— Где искал.
— Посмотрите-ка на ту девчонку, — вмешался рядовой, которого звали Харрис.
Все повернулись — по улице шла молодая женщина с золотистыми волосами. Чувствуя на себе жадные взгляды, она нарочно подняла голову и, проходя мимо солдат, покачала бедрами.
— Я уж подумал, что меня подстрелили и я попал рай.
— Думаю, парни, нам здесь понравится, — сказал Харпер. — Если только не повесят.
— Десять к одному, что тебя вздернут, — заметил появившийся у дома и уже развязывающий мешок ротный Харпера, капитан Мюррей.
— Не мой, сэр. И что там внутри, не знаю. Уж вам бы врать не стал, сэр.
— Даже и не думай, Харпер.
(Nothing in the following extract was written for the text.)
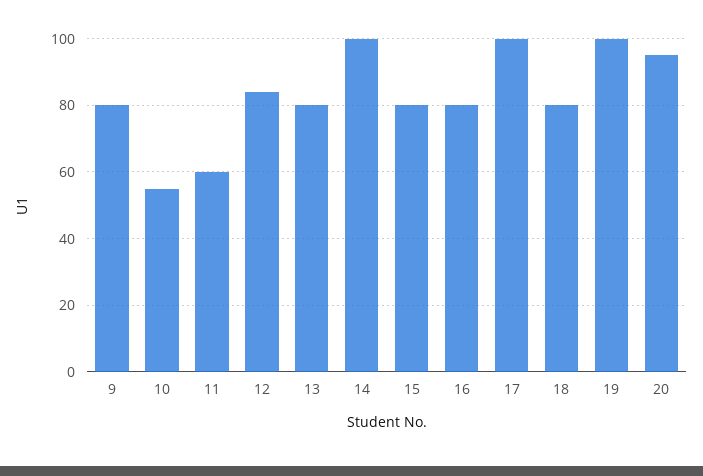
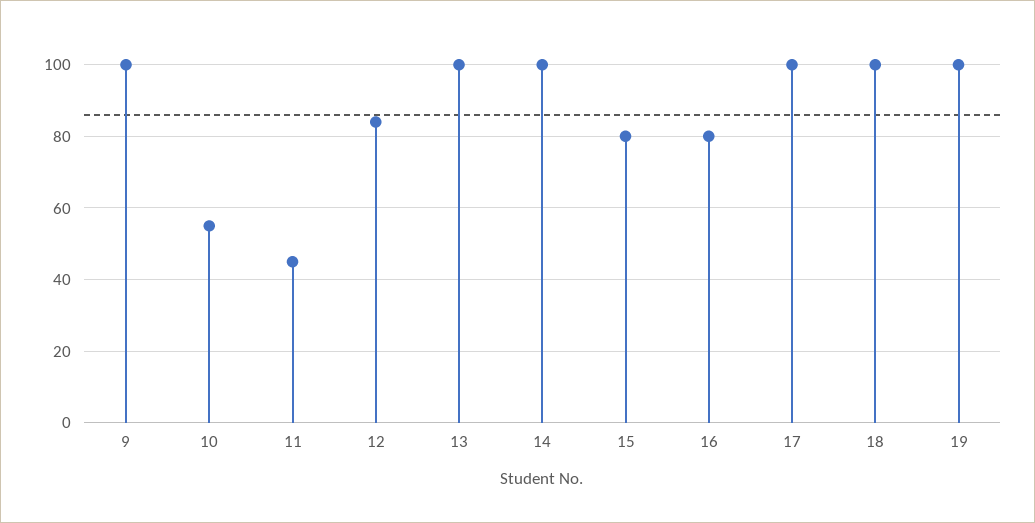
9: 80 -> 100
11: 60 -> 45
13: 80 -> 100
18: 80 -> 100
20: 95 -> none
Даже и не думай. И вот что еще. Твое там или не твое, но от ножки не откажусь.
Харпер усмехнулся:
— Хорошо, сэр.
Теперь на берегу было уже три батальона. Лошади тащили на возвышенность полевые пушки. А с севера подходили все новые и новые корабли. Никто не стрелял, и никто не выказывал признаков сопротивления. Наконец на берегу появились и первые генералы, а адъютанты расстелили на песке карты.
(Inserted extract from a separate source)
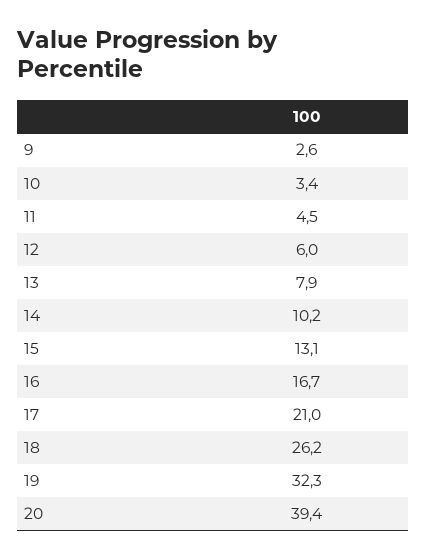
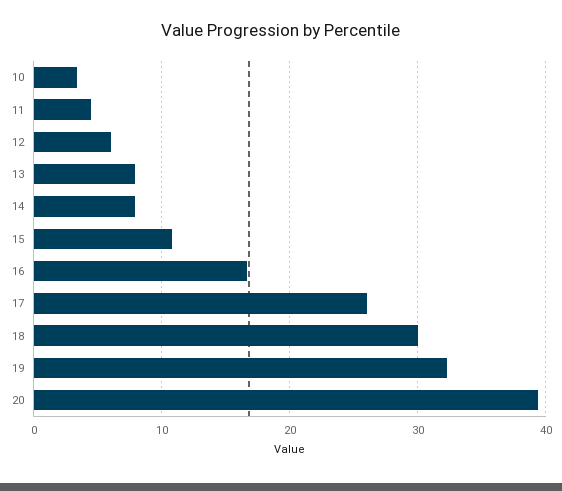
9: 2.6 -> none
14: 10.2 -> 8
15: 13.1 -> 11
17: 21 -> 26
18: 26.2 -> 30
Тем временем 1-й эскадрон легких драгун вел уставших лошадей к заполненной водой канаве.
— Эй, хозяйка! — крикнул стрелок женщине, со страхом смотревшей на него от двери. — Чай, а? — Он протянул руку, показывая пригоршню чайных листьев. — Воды вскипятить можешь?
Ее муж, ходивший матросом на Балтике и бывавший в свое время в таких городах, как Ньюкасл и Лейт, первым сообразил, о чем речь.
— Дрова денег стоят, — проворчал он.
— Держи. — Стрелок протянул медную монету. — Хорошие деньги! Английские! Не то что ваш мусор. Чай, да?
Итак, стрелки получили чай, на высотке выставили пикет, а британская армия высадилась на берег.
Облака над Копенгагеном наконец разошлись, и небо прояснилось. Лучи летнего солнца засияли на медных кровлях и водах бухты, где нашли убежище десятки датских кораблей. Британский флот стал на якорь в десяти милях к северу.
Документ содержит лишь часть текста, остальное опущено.